%%

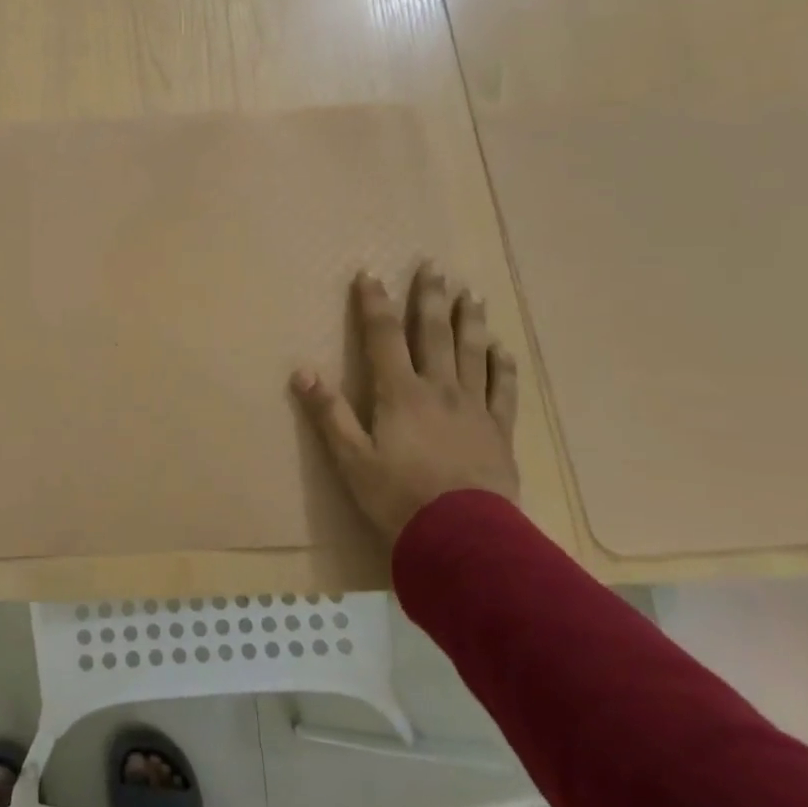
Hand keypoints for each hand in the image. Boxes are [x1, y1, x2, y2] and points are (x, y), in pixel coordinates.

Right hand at [292, 262, 518, 542]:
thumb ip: (328, 413)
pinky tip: (504, 349)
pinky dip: (503, 367)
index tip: (369, 275)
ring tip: (472, 295)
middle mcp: (439, 390)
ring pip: (473, 354)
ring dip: (470, 322)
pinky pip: (503, 391)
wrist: (463, 538)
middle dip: (430, 300)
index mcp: (400, 394)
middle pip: (434, 335)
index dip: (374, 305)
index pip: (384, 338)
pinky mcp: (498, 432)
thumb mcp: (351, 458)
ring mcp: (474, 409)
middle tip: (434, 268)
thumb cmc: (398, 497)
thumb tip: (303, 371)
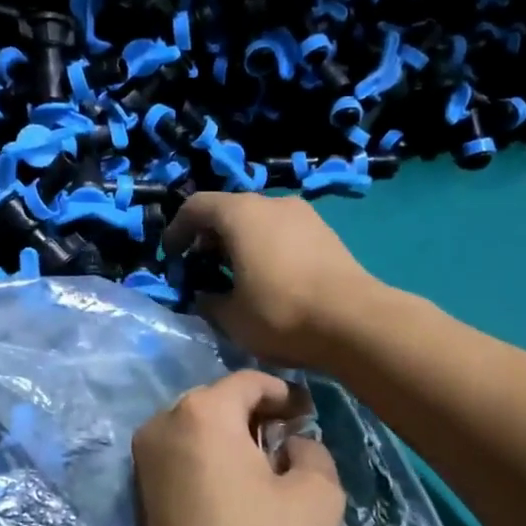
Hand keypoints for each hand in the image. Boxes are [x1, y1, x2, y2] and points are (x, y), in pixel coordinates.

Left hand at [131, 370, 346, 525]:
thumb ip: (313, 448)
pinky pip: (182, 454)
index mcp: (201, 413)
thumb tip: (290, 443)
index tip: (309, 416)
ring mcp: (143, 460)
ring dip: (232, 437)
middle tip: (290, 441)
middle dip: (255, 414)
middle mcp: (161, 424)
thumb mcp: (319, 494)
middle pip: (218, 401)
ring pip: (197, 428)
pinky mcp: (140, 491)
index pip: (249, 382)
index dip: (286, 393)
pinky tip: (236, 489)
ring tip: (266, 467)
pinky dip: (210, 458)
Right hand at [163, 194, 382, 368]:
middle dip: (209, 238)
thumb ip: (208, 301)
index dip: (176, 230)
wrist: (355, 322)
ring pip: (259, 221)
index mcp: (240, 214)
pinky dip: (265, 248)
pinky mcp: (325, 233)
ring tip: (235, 277)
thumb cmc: (281, 314)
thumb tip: (205, 295)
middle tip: (201, 269)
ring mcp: (304, 215)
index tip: (171, 257)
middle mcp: (272, 203)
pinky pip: (283, 232)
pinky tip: (269, 280)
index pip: (196, 207)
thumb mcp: (231, 317)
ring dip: (240, 243)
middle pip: (229, 211)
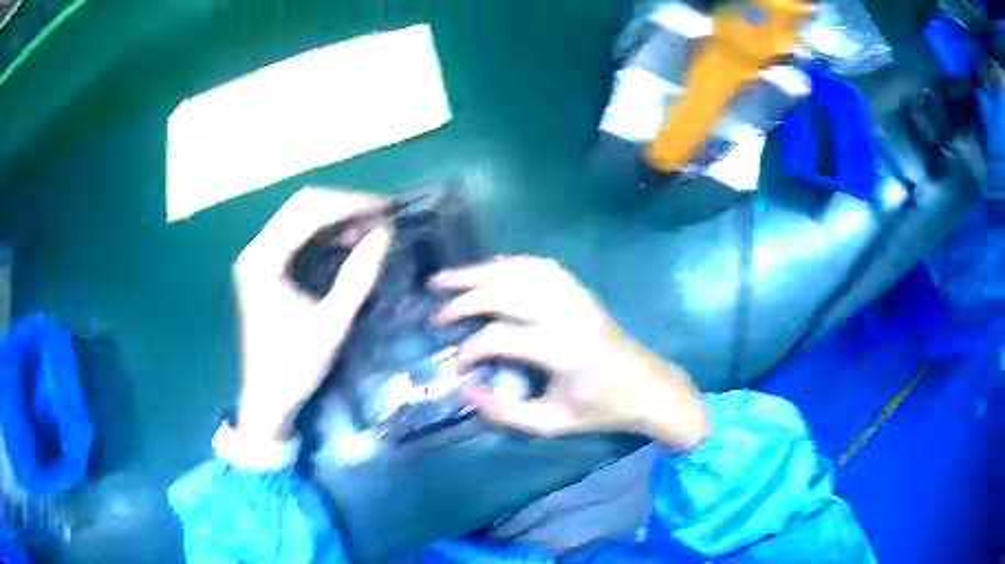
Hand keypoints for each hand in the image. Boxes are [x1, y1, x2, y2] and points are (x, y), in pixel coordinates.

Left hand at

%%

● WHAT YOU NEED TO DO
The expected output is exactly the lines of the listing above between the line holding "ring pip: (197, 428)" and the line holding "pinky pip: (283, 232)", inclusive.

● ANSWER FOR THIS EXERCISE
ring pip: (197, 428)
pinky mcp: (140, 491)
index pip: (249, 382)
index dip: (286, 393)
pinky tip: (236, 489)
ring tip: (266, 467)
pinky dip: (210, 458)
Right hand at [163, 194, 382, 368]:
middle dip: (209, 238)
thumb ip: (208, 301)
index dip: (176, 230)
wrist: (355, 322)
ring pip: (259, 221)
index mcp: (240, 214)
pinky dip: (265, 248)
pinky mcp: (325, 233)
ring tip: (235, 277)
thumb cmc: (281, 314)
thumb tip: (205, 295)
middle tip: (201, 269)
ring mcp: (304, 215)
index tip: (171, 257)
middle mcp: (272, 203)
pinky pip: (283, 232)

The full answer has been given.